[[ Data excerpt, beginning ]]
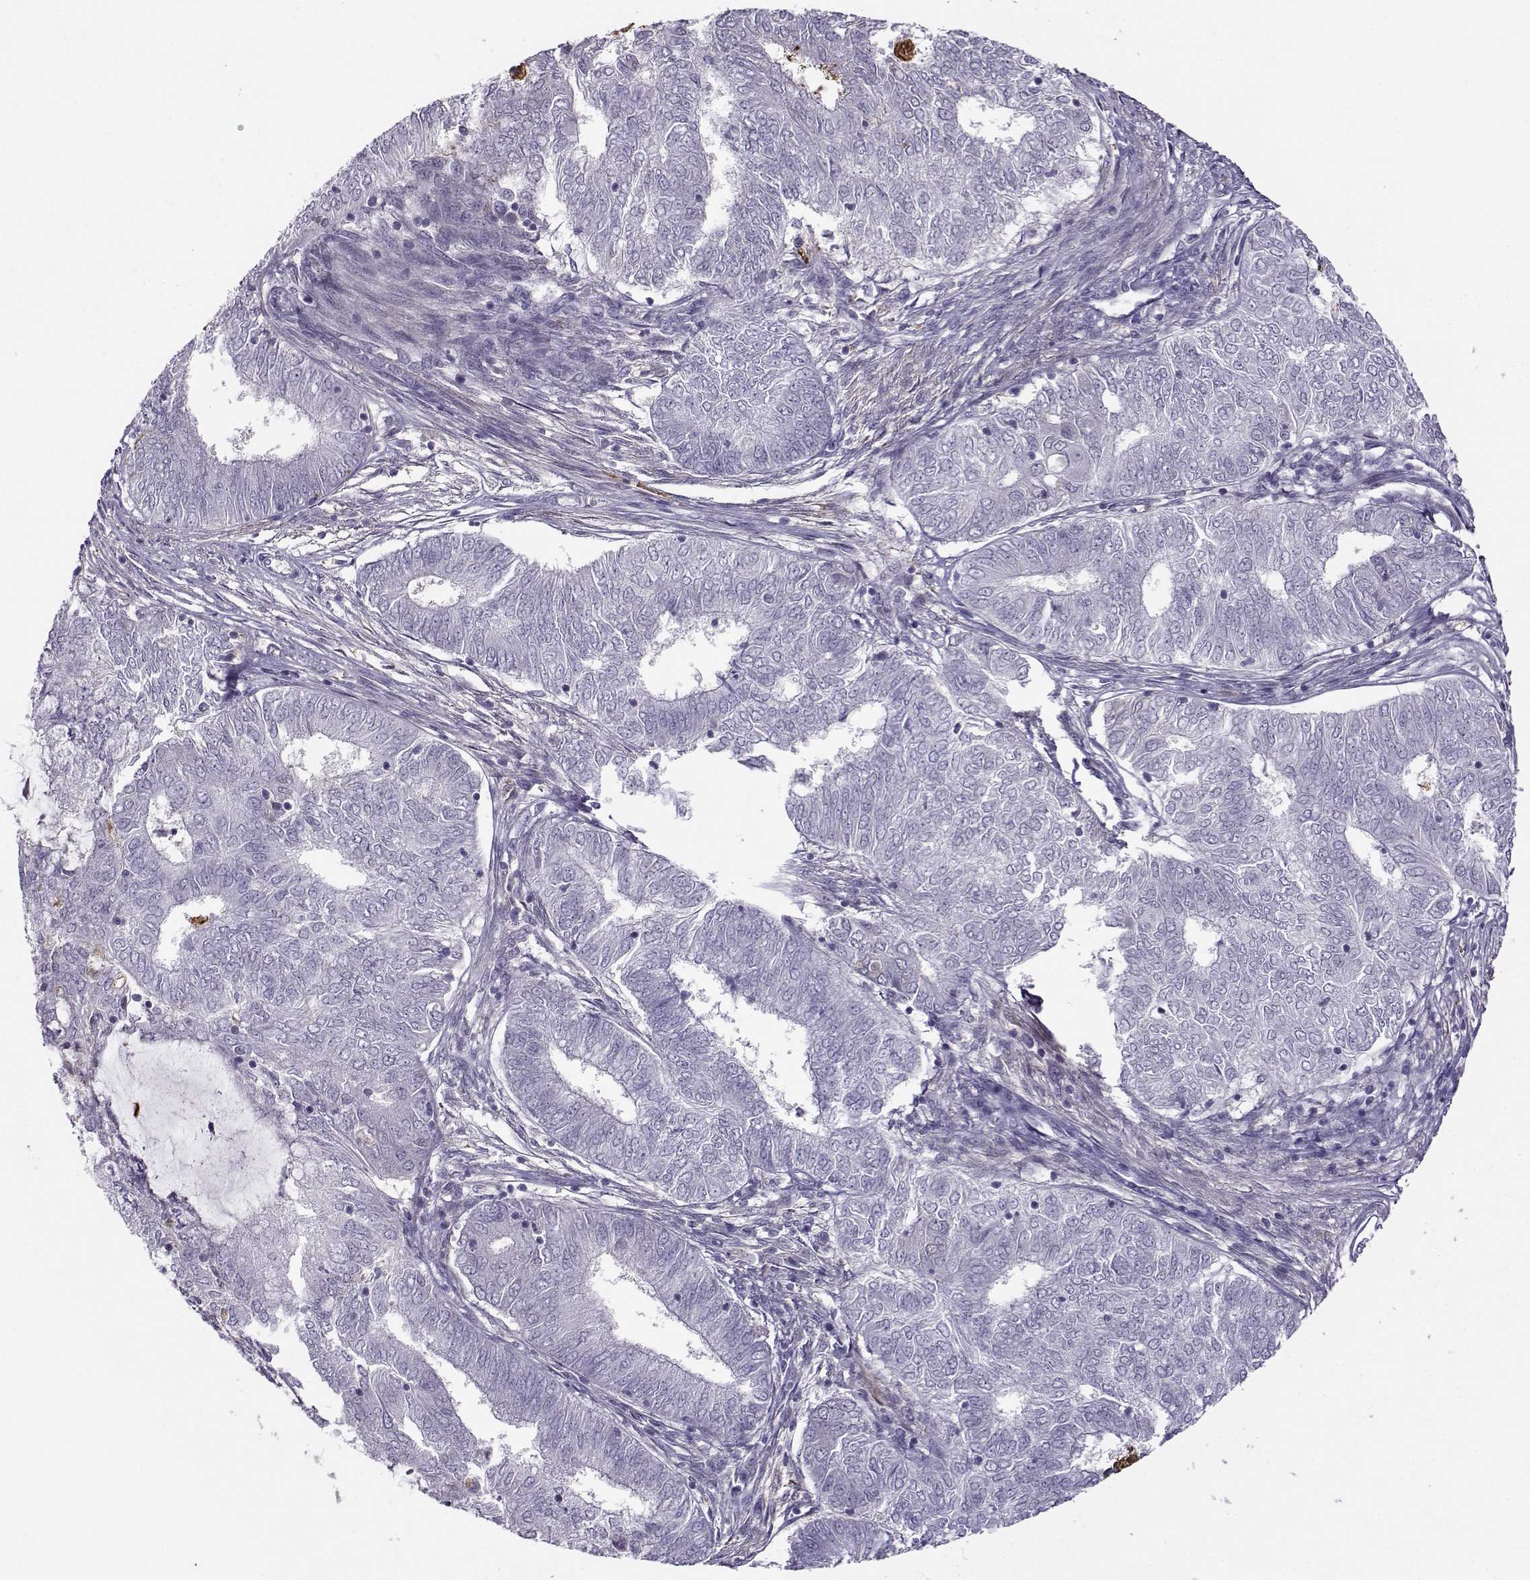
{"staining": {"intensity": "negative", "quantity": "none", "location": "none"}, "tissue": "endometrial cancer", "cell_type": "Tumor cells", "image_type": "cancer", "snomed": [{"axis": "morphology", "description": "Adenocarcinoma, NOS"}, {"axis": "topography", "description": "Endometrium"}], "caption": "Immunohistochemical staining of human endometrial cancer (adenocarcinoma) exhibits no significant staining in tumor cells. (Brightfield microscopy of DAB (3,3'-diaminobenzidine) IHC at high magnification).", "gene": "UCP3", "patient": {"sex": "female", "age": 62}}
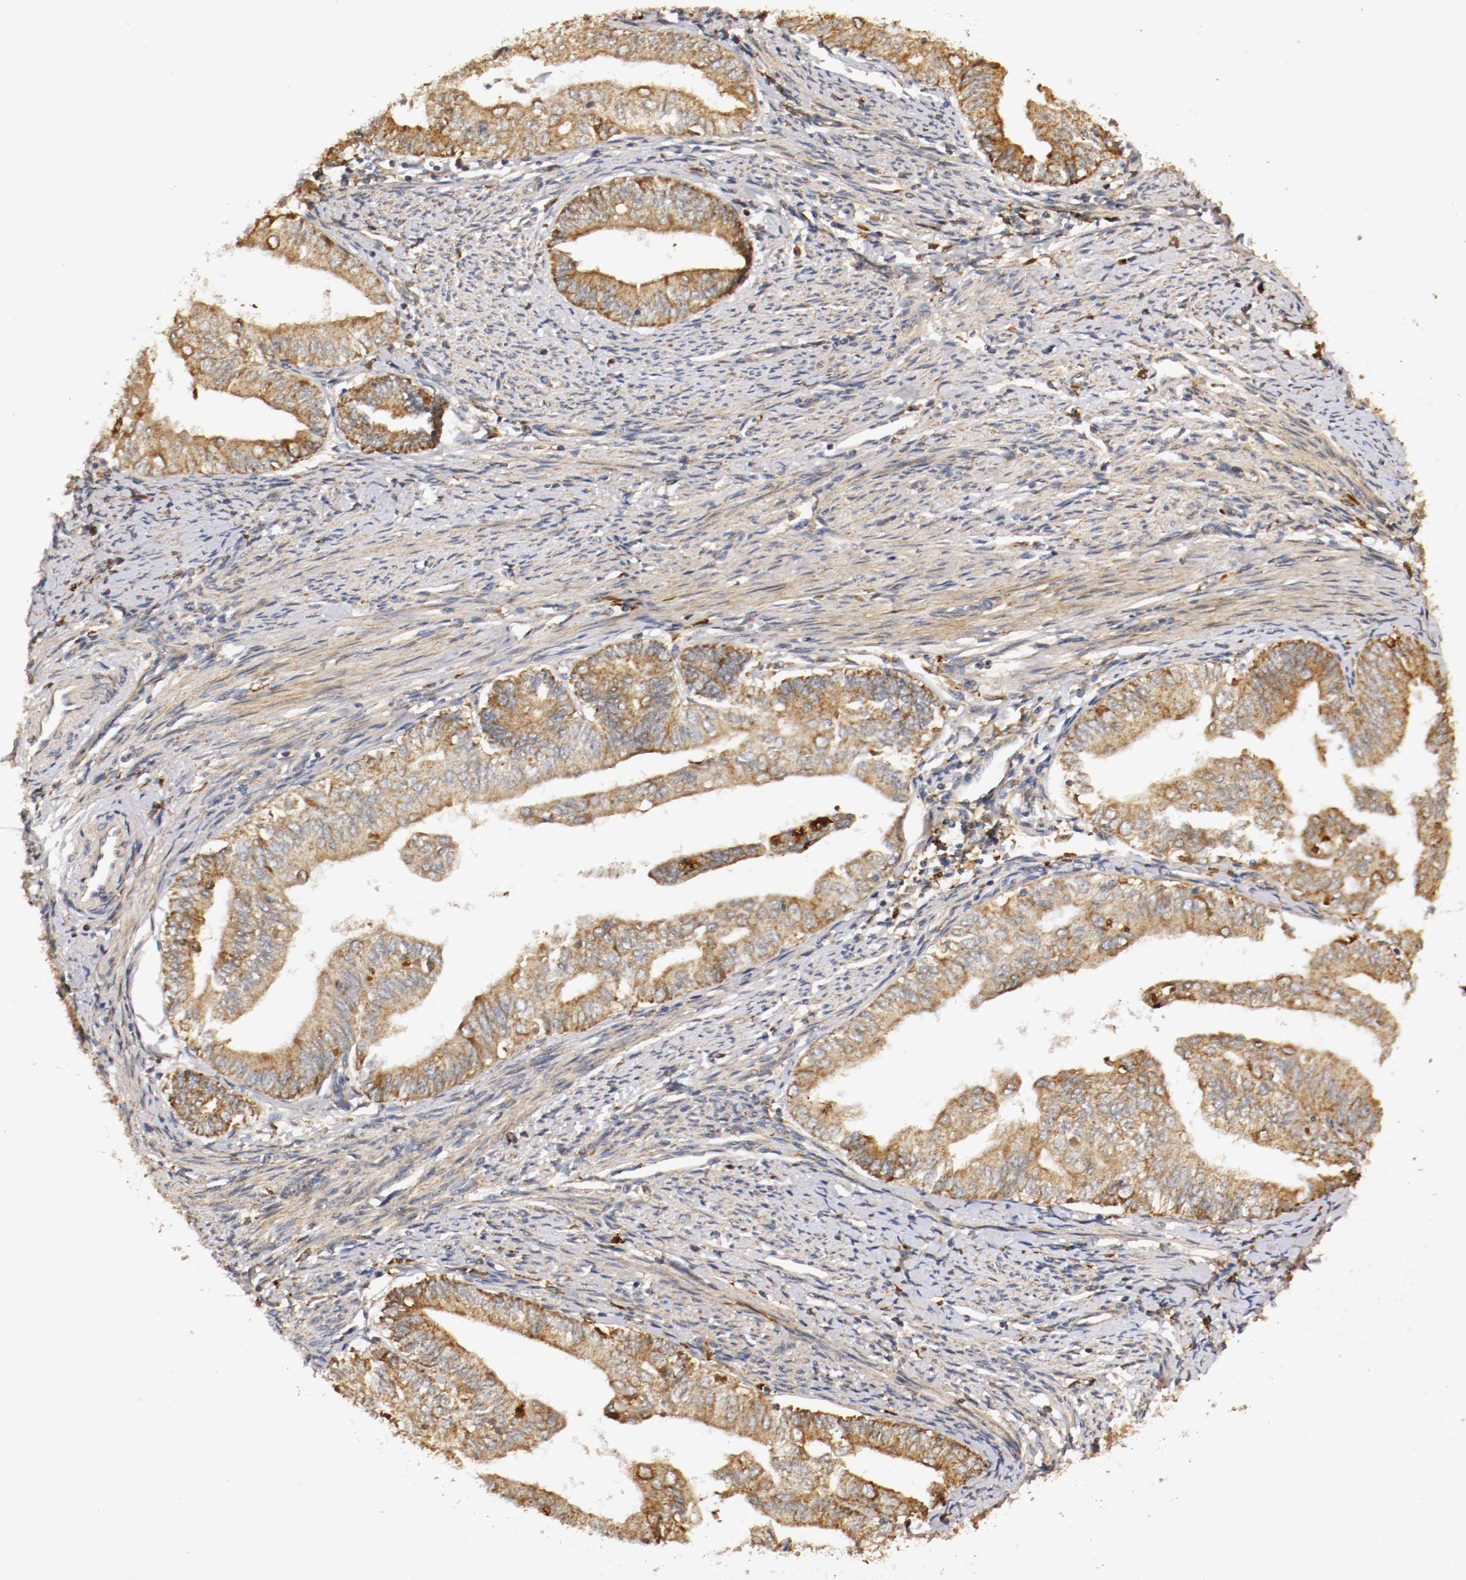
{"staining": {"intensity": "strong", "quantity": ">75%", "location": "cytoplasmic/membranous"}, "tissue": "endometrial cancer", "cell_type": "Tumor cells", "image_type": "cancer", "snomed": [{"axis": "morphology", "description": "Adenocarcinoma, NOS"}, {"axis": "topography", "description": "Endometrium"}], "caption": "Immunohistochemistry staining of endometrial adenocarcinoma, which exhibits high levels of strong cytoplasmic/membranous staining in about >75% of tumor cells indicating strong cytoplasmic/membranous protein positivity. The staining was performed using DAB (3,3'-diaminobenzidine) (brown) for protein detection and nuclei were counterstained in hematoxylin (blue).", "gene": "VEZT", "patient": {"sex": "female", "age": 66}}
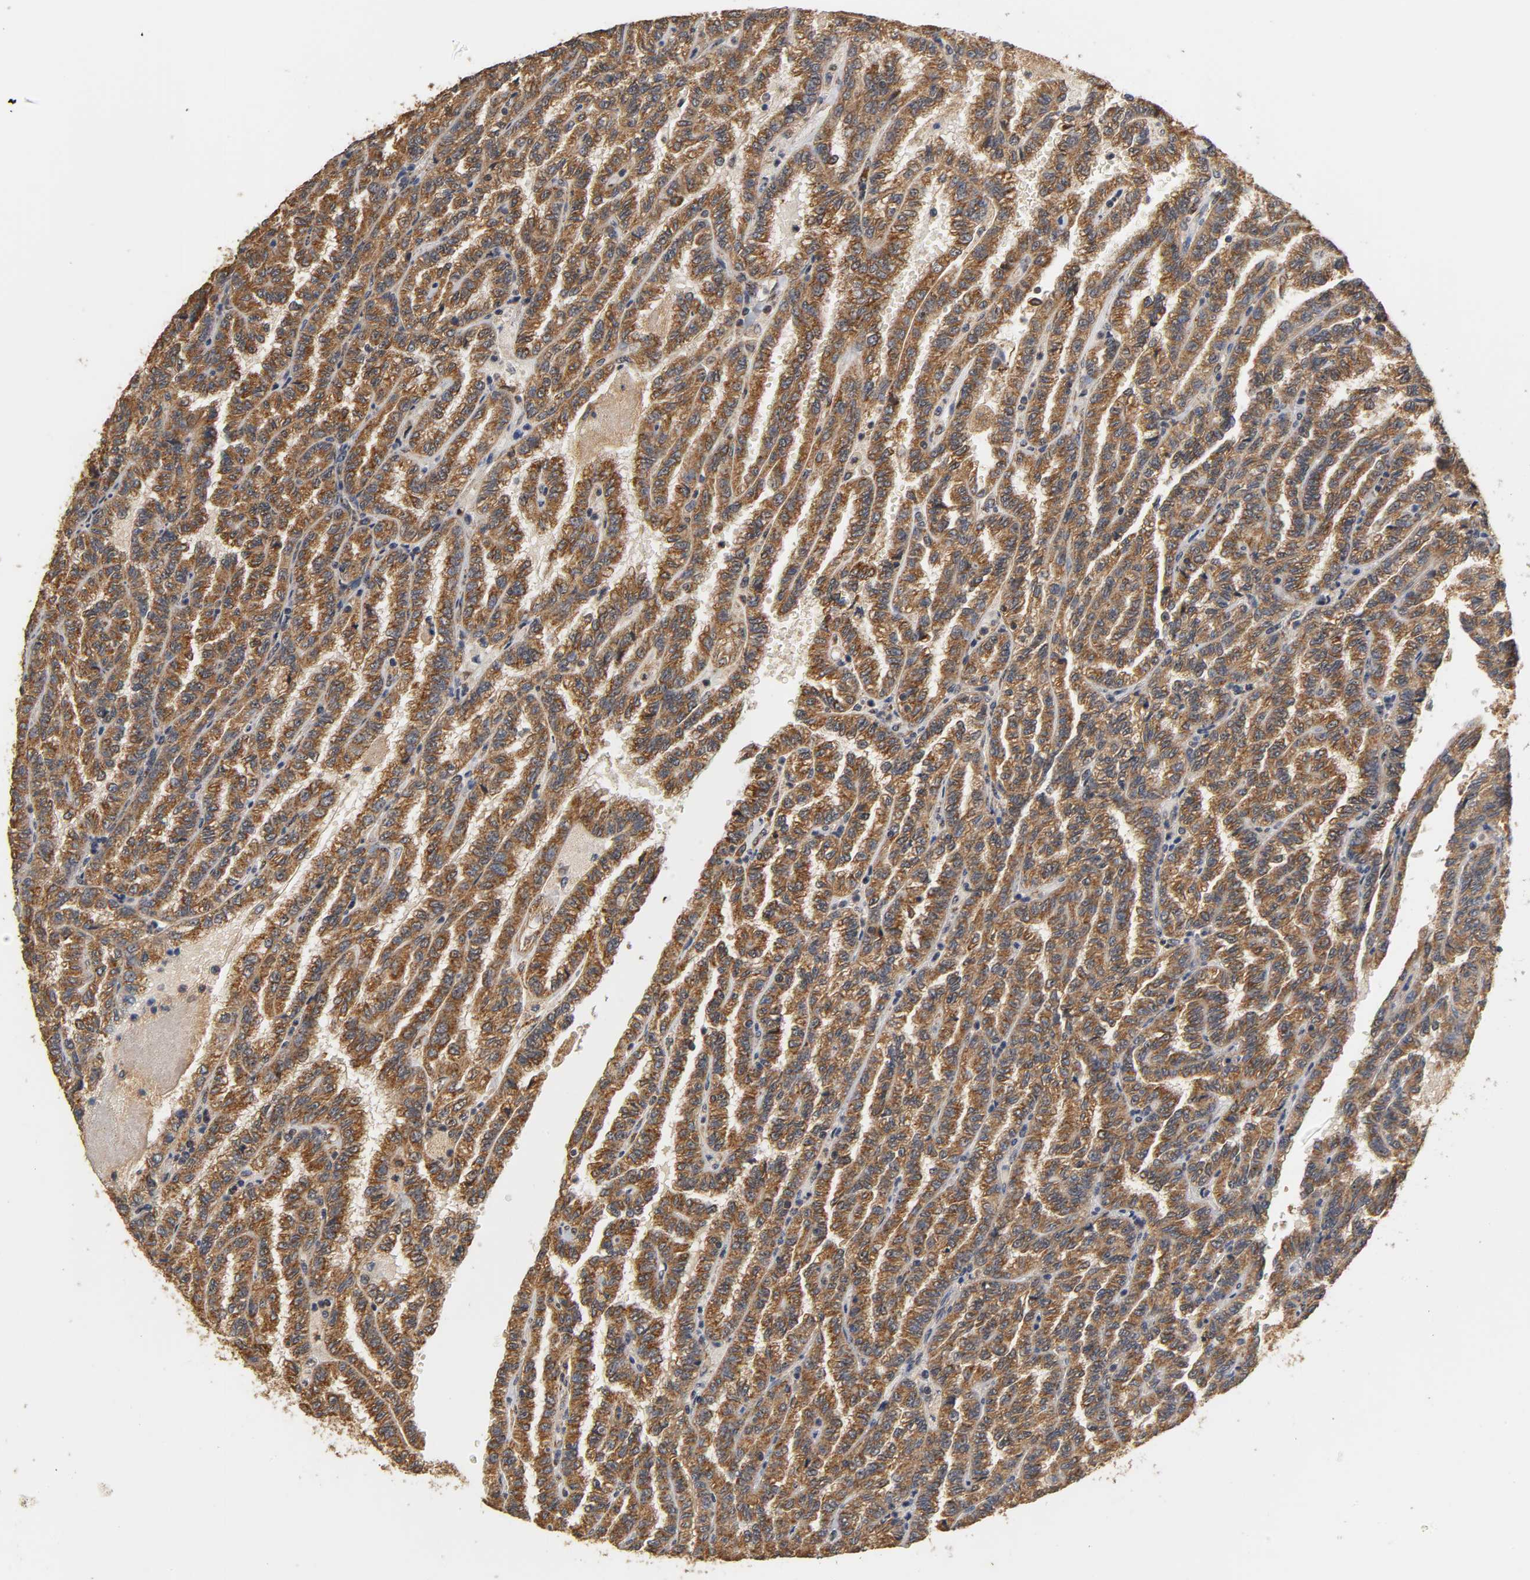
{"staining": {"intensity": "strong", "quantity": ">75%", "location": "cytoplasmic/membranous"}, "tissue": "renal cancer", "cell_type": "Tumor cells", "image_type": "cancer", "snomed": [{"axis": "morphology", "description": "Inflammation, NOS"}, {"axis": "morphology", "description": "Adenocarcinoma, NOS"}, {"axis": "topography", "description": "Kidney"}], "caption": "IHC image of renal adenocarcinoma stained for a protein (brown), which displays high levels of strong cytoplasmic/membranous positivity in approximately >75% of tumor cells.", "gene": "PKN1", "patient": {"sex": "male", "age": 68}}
[[ Data excerpt, end ]]
→ **Your instructions**
With the pictures left out, write out all of the data exactly.

→ **Output below**
{"staining": {"intensity": "negative", "quantity": "none", "location": "none"}, "tissue": "endometrial cancer", "cell_type": "Tumor cells", "image_type": "cancer", "snomed": [{"axis": "morphology", "description": "Adenocarcinoma, NOS"}, {"axis": "topography", "description": "Endometrium"}], "caption": "Immunohistochemical staining of human endometrial cancer (adenocarcinoma) exhibits no significant staining in tumor cells. (Brightfield microscopy of DAB (3,3'-diaminobenzidine) IHC at high magnification).", "gene": "UCP3", "patient": {"sex": "female", "age": 62}}
{"staining": {"intensity": "strong", "quantity": ">75%", "location": "cytoplasmic/membranous"}, "tissue": "endometrial cancer", "cell_type": "Tumor cells", "image_type": "cancer", "snomed": [{"axis": "morphology", "description": "Adenocarcinoma, NOS"}, {"axis": "topography", "description": "Endometrium"}], "caption": "Immunohistochemistry staining of endometrial adenocarcinoma, which exhibits high levels of strong cytoplasmic/membranous staining in about >75% of tumor cells indicating strong cytoplasmic/membranous protein positivity. The staining was performed using DAB (3,3'-diaminobenzidine) (brown) for protein detection and nuclei were counterstained in hematoxylin (blue).", "gene": "VEZT", "patient": {"sex": "female", "age": 66}}
{"staining": {"intensity": "strong", "quantity": ">75%", "location": "cytoplasmic/membranous"}, "tissue": "renal cancer", "cell_type": "Tumor cells", "image_type": "cancer", "snomed": [{"axis": "morphology", "description": "Inflammation, NOS"}, {"axis": "morphology", "description": "Adenocarcinoma, NOS"}, {"axis": "topography", "description": "Kidney"}], "caption": "IHC image of renal adenocarcinoma stained for a protein (brown), which displays high levels of strong cytoplasmic/membranous positivity in approximately >75% of tumor cells.", "gene": "PKN1", "patient": {"sex": "male", "age": 68}}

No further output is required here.